Tuesday: 40 minute kettle bells class; although we used other equipment tonight, too. We used the step for warm-up, running up and down it, but having to do a burpee every time the phrase "thunder" came on during an AC/DC song. I know, I'm lame. I can't even remember the title, and it had to do with thunder! Then we used a medicine ball, which is something we haven't used before. There was a lot going on in the class, but it was a good workout as always.

Wednesday: planned was an hour of cardio - either cycle box, the elliptical, or a run. I left work late, and wasn't home much of the nights earlier in the week either. So, I put it off knowing I was going to get some extra time in on Thursday.

Thursday: I made plans with a co-worker to go cross country skiing after work. It was the first time in a long time I left right at 3:45/4:00! We were able to get just under an hour in, did a lot of talking, and the skiing felt good, too. Then after Ava's dance class, I went to kettle bells as usual. We did a sort of AMRAP workout for 28 minutes. For 2 minutes we did as many rounds of 5 pushups, 10 swings, and 15 goblet squats as we could, then did 2 minutes off jump rope pushing to get as many reps as possible. It got a little repetitive, but it felt good.
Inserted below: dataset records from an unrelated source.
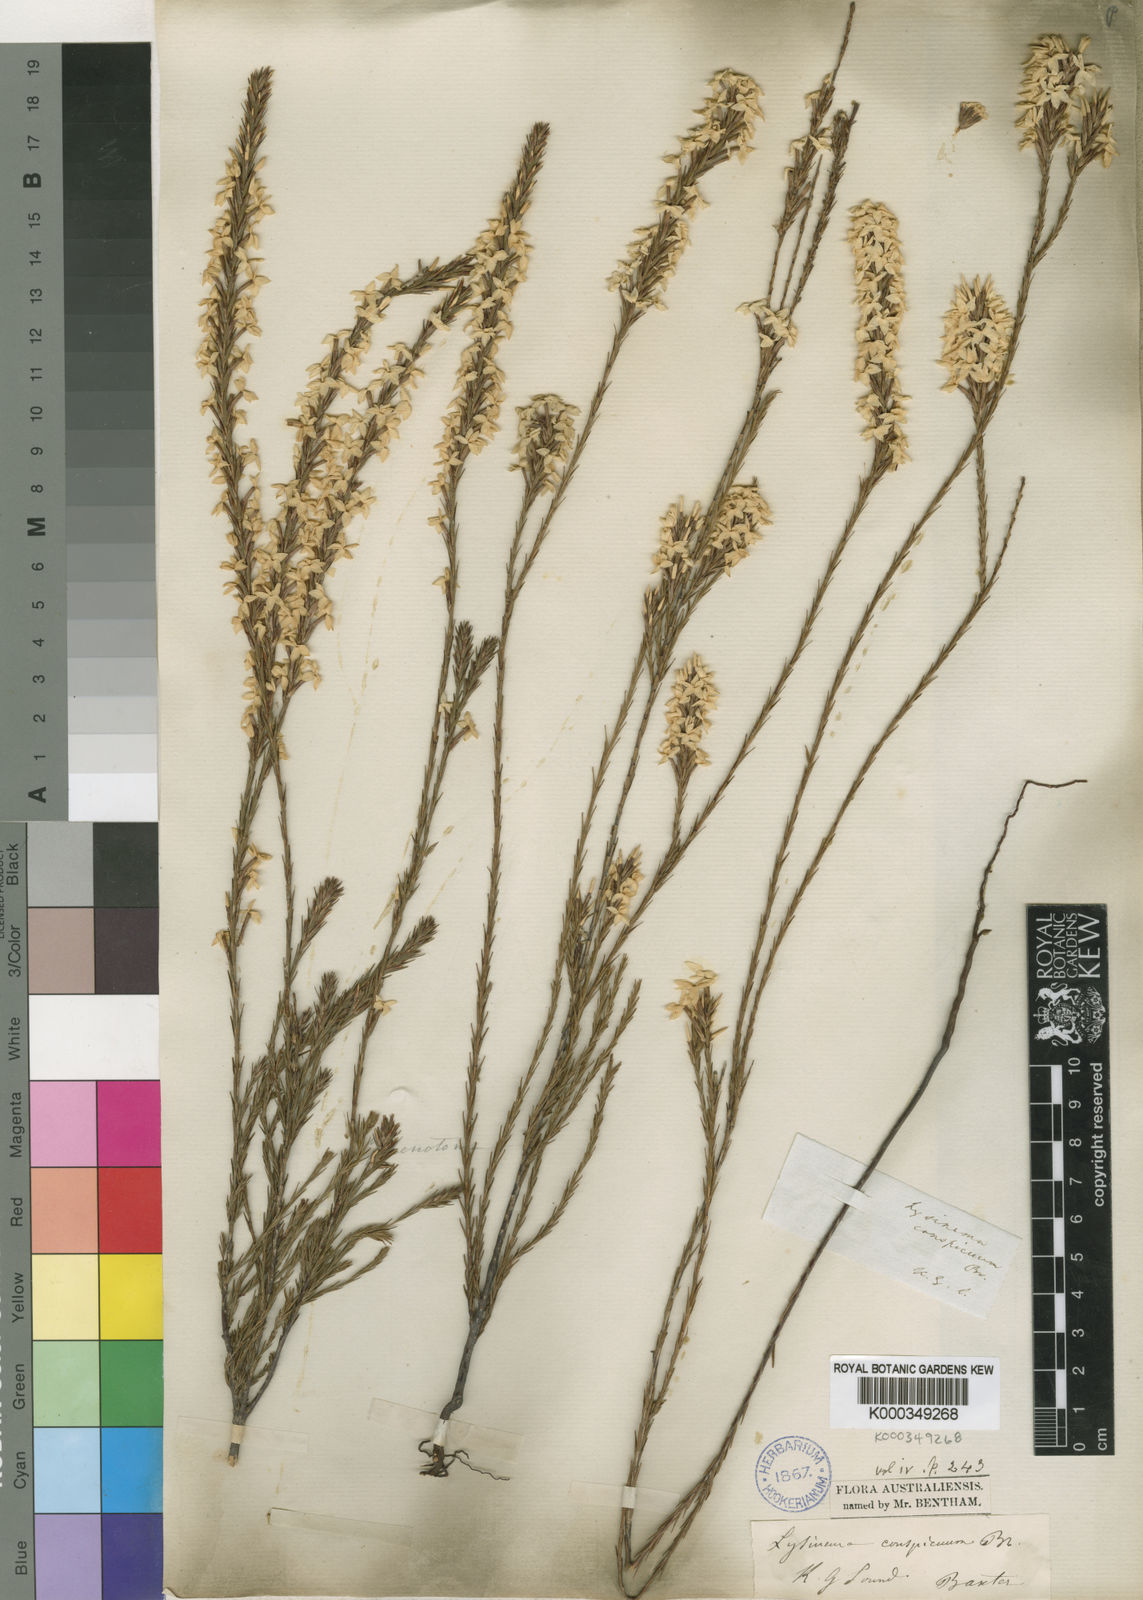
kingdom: Plantae
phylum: Tracheophyta
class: Magnoliopsida
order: Ericales
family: Ericaceae
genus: Lysinema
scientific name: Lysinema conspicuum
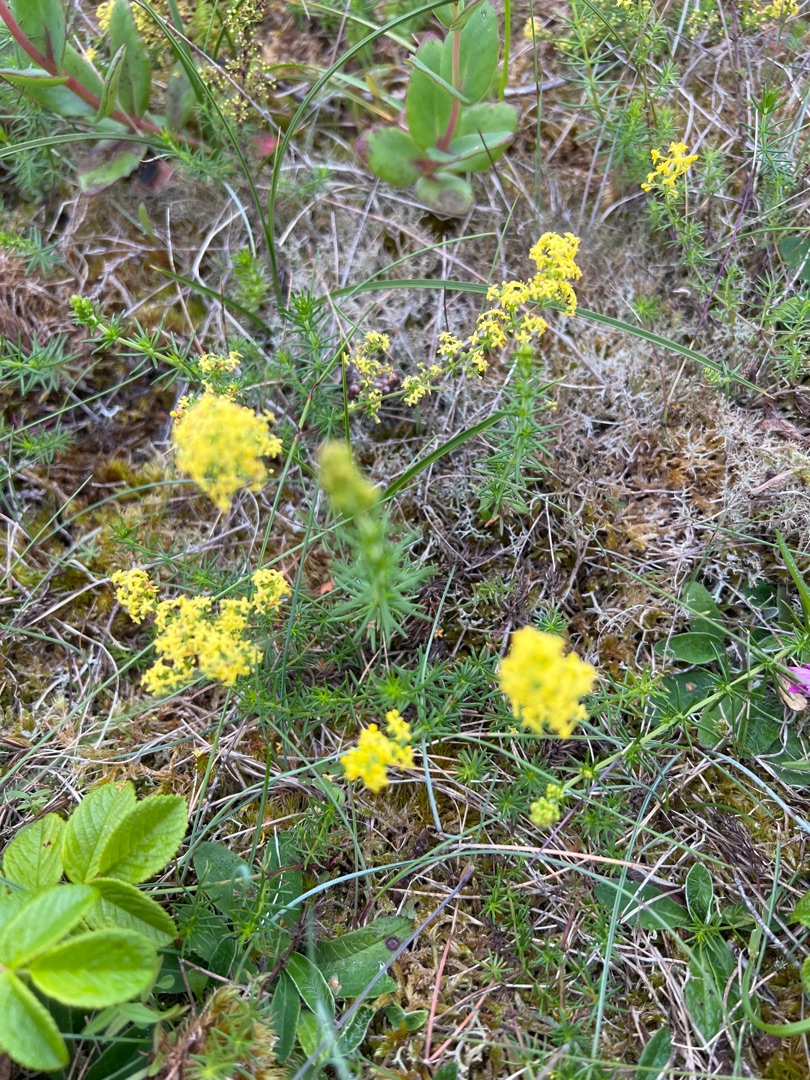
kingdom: Plantae
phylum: Tracheophyta
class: Magnoliopsida
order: Gentianales
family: Rubiaceae
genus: Galium
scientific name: Galium verum
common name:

I don't know if I did as many rounds as possible, but I was consistent through each round.

Friday: rest - Girls Night Out!

Saturday: I intended to go running (I would rather do my long run on Saturday so Sunday I can either do a shorter run or a class at the Y). However, Ava had a dance show in the morning and a play date in the afternoon, so I just never felt like I had the time to go. Chalk up a rest day!

Sunday: On a beautiful January afternoon, I headed out for my first long run of the training plan, and my longest run since October! The training plan called for 8 miles, I used Map My Fitness (used to be Map My Run) to plan out a route that said it would be 7.7 miles. It ended up being only 7.4, which was a little disappointing. The first mile was slow and the third mile was slow (ice patches and slushy transitions between train and sidewalk to deal with), but other than that my paces were fairly consistent. My ultimate goal is to get back to 12:00 minute miles or faster, but I am okay easing into it for now. I wish I would have gone a little longer, since really I felt good and I am taking that as a good sign for heading into training!
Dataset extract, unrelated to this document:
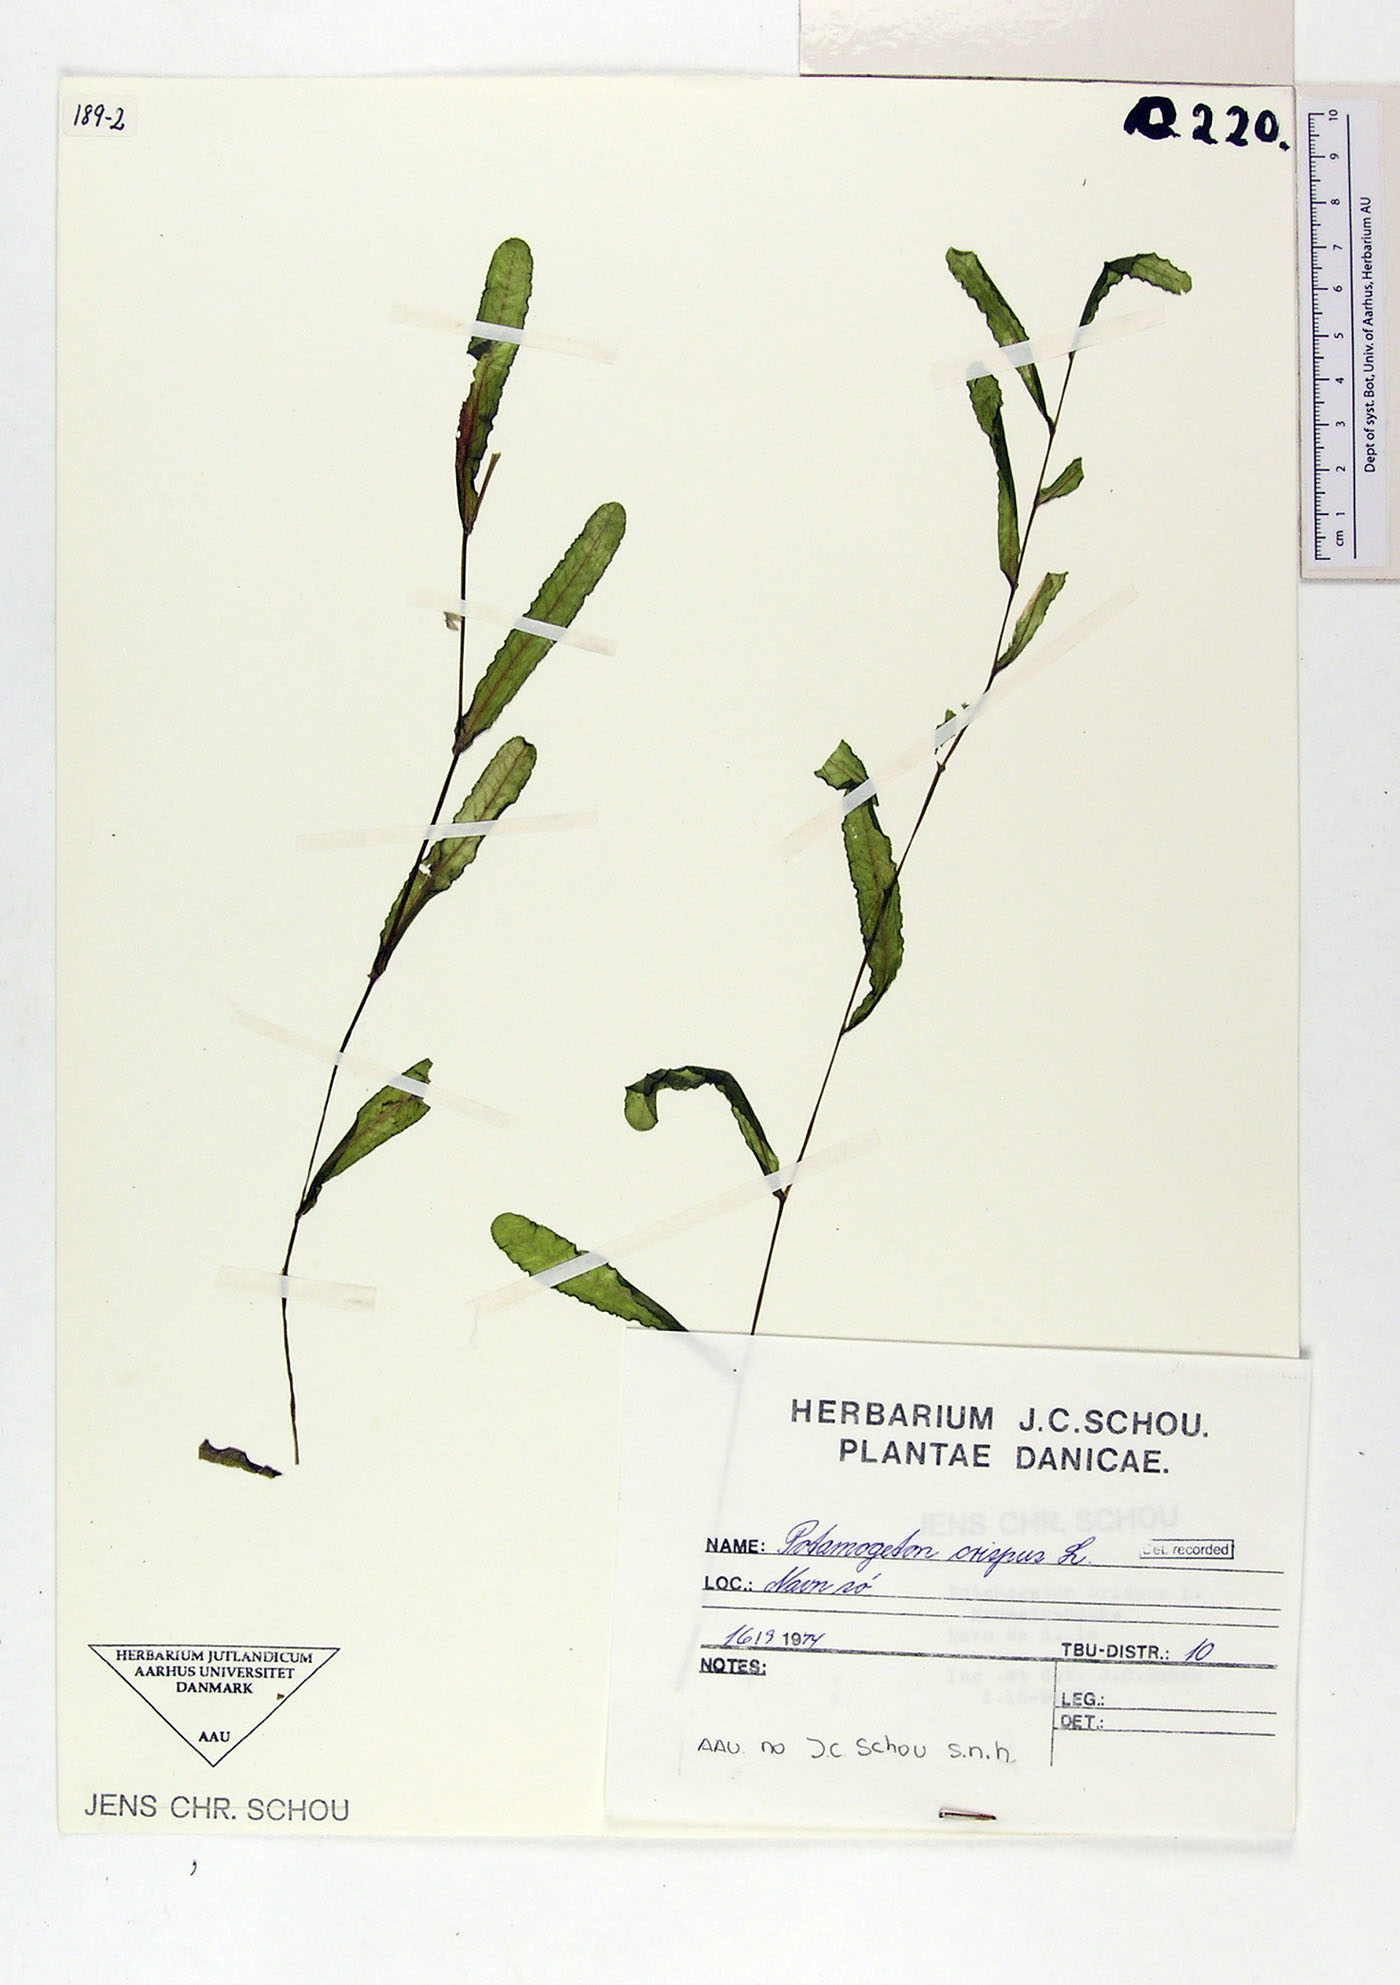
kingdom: Plantae
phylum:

wish I would have copies the part that said it was going to be a 7.77 mile run!

This was actually on my way out the door. Happy to be heading out in the sunshine in January!


Splits Time Cumulative Time Moving Time Distance Elev Gain Elev Loss Avg Pace Avg Moving Pace Best Pace Calories
1 13:00 13:00 12:52 1.00 7 -- 13:00 12:52 10:20 135
2 12:36 25:36 12:30 1.00 20 36 12:35 12:30 10:07 138
3 13:18 38:53 13:17 1.00 14 20 13:18 13:17 10:13 134
4 12:33 51:26 12:32 1.00 5 4 12:33 12:32 9:26 144
5 12:26 1:03:52 12:25 1.00 -- 11 12:26 12:25 8:56 147
6 12:42 1:16:34 12:40 1.00 29 -- 12:42 12:40 9:38 137
7 12:28 1:29:02 12:24 1.00 17 26 12:29 12:24 10:11 139
8 6:09.0 1:35:11 6:03 0.46 10 -- 13:27 13:14 10:08 61
Summary1:35:111:35:111:34:437.461009712:4612:428:561,035

****
Week 1 totals:
2 strength session (kettle bells) - 80 minutes
1 hour cross country skiing
7.46 miles running - 1:35:11

Total Time: 3:55:11

Ready for week two! Ready to up my training time and mileage from here!